Der Machtzuwachs der Chaebols

Diese Erfolgsstory hatte aber auch ihre Schattenseiten. Die kompromisslose Wachstumspolitik des Staates verlieh den Chaebols nicht nur absolute Priorität und Privilegien, sondern beinhaltete auch eine repressive Arbeitspolitik. Jegliche kollektive Handlung der Arbeiter war streng verboten. Nach der Zielsetzung „zuerst Entwicklung, dann erst Verteilung“ wurde der wirtschaftliche Aufstieg des Landes nur zu einem kleinen Teil an die Bevölkerung weitergegeben. Der Erfolg der staatlichen Wachstumspolitik hatte aber auch noch eine weitere Kehrseite. Denn je erfolgreicher diese Politik war, desto mächtiger wurden die Chaebols. Der Staat verlor gleichzeitig an Einfluss- und Kontrollmöglichkeiten und konnte der konzentrierten ökonomischen Macht nicht viel entgegensetzen. Die wirtschaftliche und politische Bedeutung der Chaebols, insbesondere der fünf Größten, nahm immer weiter zu. So erhielten Beschäftigte neben Lohnzahlungen häufig auch andere Leistungen (z. B. Zugang zu verbilligten Betriebswohnungen, Betriebskindergärten, Zuschüsse zu Studiengebühren). Die kompletten Lebensverhältnisse, die sozialen Bezüge und die Zukunftserwartungen der Arbeiter und ihrer Familien waren vollständig auf die jeweiligen Chaebols ausgerichtet. Versuche in der 1980er Jahren und Mitte der 1990er Jahre durch Liberalisierung und Deregulierung die negativen Auswirkungen des Chaebol-Systems zu begrenzen, blieben weitgehend erfolglos.

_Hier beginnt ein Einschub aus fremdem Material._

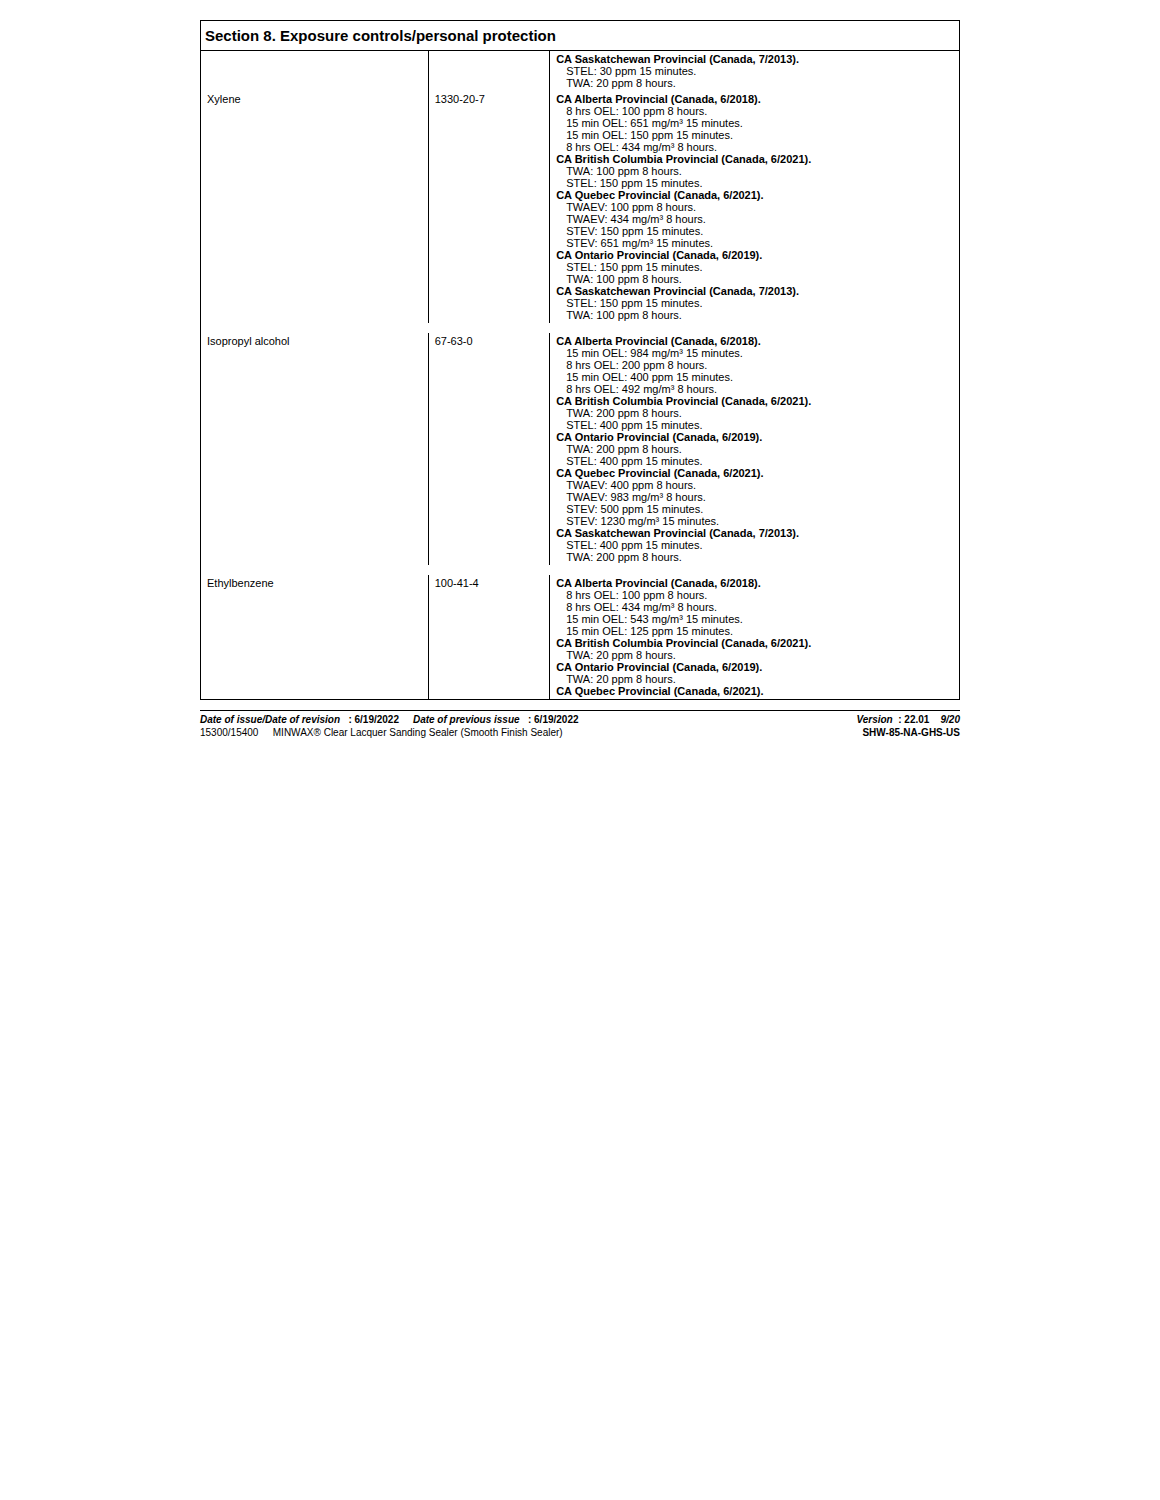Section 8. Exposure controls/personal protection
| | | CA Saskatchewan Provincial (Canada, 7/2013). STEL: 30 ppm 15 minutes. TWA: 20 ppm 8 hours. |
| Xylene | 1330-20-7 | CA Alberta Provincial (Canada, 6/2018). 8 hrs OEL: 100 ppm 8 hours. 15 min OEL: 651 mg/m³ 15 minutes. 15 min OEL: 150 ppm 15 minutes. 8 hrs OEL: 434 mg/m³ 8 hours. CA British Columbia Provincial (Canada, 6/2021). TWA: 100 ppm 8 hours. STEL: 150 ppm 15 minutes. CA Quebec Provincial (Canada, 6/2021). TWAEV: 100 ppm 8 hours. TWAEV: 434 mg/m³ 8 hours. STEV: 150 ppm 15 minutes. STEV: 651 mg/m³ 15 minutes. CA Ontario Provincial (Canada, 6/2019). STEL: 150 ppm 15 minutes. TWA: 100 ppm 8 hours. CA Saskatchewan Provincial (Canada, 7/2013). STEL: 150 ppm 15 minutes. TWA: 100 ppm 8 hours. |
| Isopropyl alcohol | 67-63-0 | CA Alberta Provincial (Canada, 6/2018). 15 min OEL: 984 mg/m³ 15 minutes. 8 hrs OEL: 200 ppm 8 hours. 15 min OEL: 400 ppm 15 minutes. 8 hrs OEL: 492 mg/m³ 8 hours. CA British Columbia Provincial (Canada, 6/2021). TWA: 200 ppm 8 hours. STEL: 400 ppm 15 minutes. CA Ontario Provincial (Canada, 6/2019). TWA: 200 ppm 8 hours. STEL: 400 ppm 15 minutes. CA Quebec Provincial (Canada, 6/2021). TWAEV: 400 ppm 8 hours. TWAEV: 983 mg/m³ 8 hours. STEV: 500 ppm 15 minutes. STEV: 1230 mg/m³ 15 minutes. CA Saskatchewan Provincial (Canada, 7/2013). STEL: 400 ppm 15 minutes. TWA: 200 ppm 8 hours. |
| Ethylbenzene | 100-41-4 | CA Alberta Provincial (Canada, 6/2018). 8 hrs OEL: 100 ppm 8 hours. 8 hrs OEL: 434 mg/m³ 8 hours. 15 min OEL: 543 mg/m³ 15 minutes. 15 min OEL: 125 ppm 15 minutes. CA British Columbia Provincial (Canada, 6/2021). TWA: 20 ppm 8 hours. CA Ontario Provincial (Canada, 6/2019). TWA: 20 ppm 8 hours. CA Quebec Provincial (Canada, 6/2021). |
Date of issue/Date of revision : 6/19/2022 Date of previous issue : 6/19/2022
Version : 22.01 9/20
15300/15400 MINWAX® Clear Lacquer Sanding Sealer (Smooth Finish Sealer)
SHW-85-NA-GHS-US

Die Asienkrise und ihre Folgen

Die asiatische Finanzkrise von 1997 markierte einen Wendepunkt. Das Zeitalter der Massenproduktion war weltweit vorbei. Die Chaebols konnten nur viel und billig produzieren. Das konnten aber die Chinesen zum Teil noch besser, was für Südkoreanische Produkte einen rapiden Preisverfall bedeutete. Die Chaebols litten unter Überkapazitäten und waren zu unflexibel, um sich auf die neue Situation einzustellen. Das zweite Problem war jedoch sehr viel schwerwiegender, die Chaebols waren vollkommen überschuldet. Der rasante Aufstieg wurde über Kredite finanziert und gleichzeitig waren Gewinne nur zweitrangig. Dramatisch wirkte sich aus, dass die Unternehmen durch Quersubventionen und -bürgschaften mit Tochterunternehmen den finanziellen Status geheim halten konnten. Erst die Asienkrise brachte die tatsächliche finanzielle Situation der Chaebols zu Tage. Bei dem zerschlagenen Konglomerat Daewoo wurde die Verschuldung auf 50 Mrd. US-Dollar geschätzt. Die Wucht der Finanzkrise und der Druck von außen durch den IWF (Internationaler Währungsfonds) haben jedoch einen Prozess zur teilweisen Entflechtung und Modernisierung der Chaebols eingeleitet. Tochterfirmen werden im großen Stil verkauft und es findet bis heute so etwas wie eine "Konzentration auf Kernkompetenzen" statt.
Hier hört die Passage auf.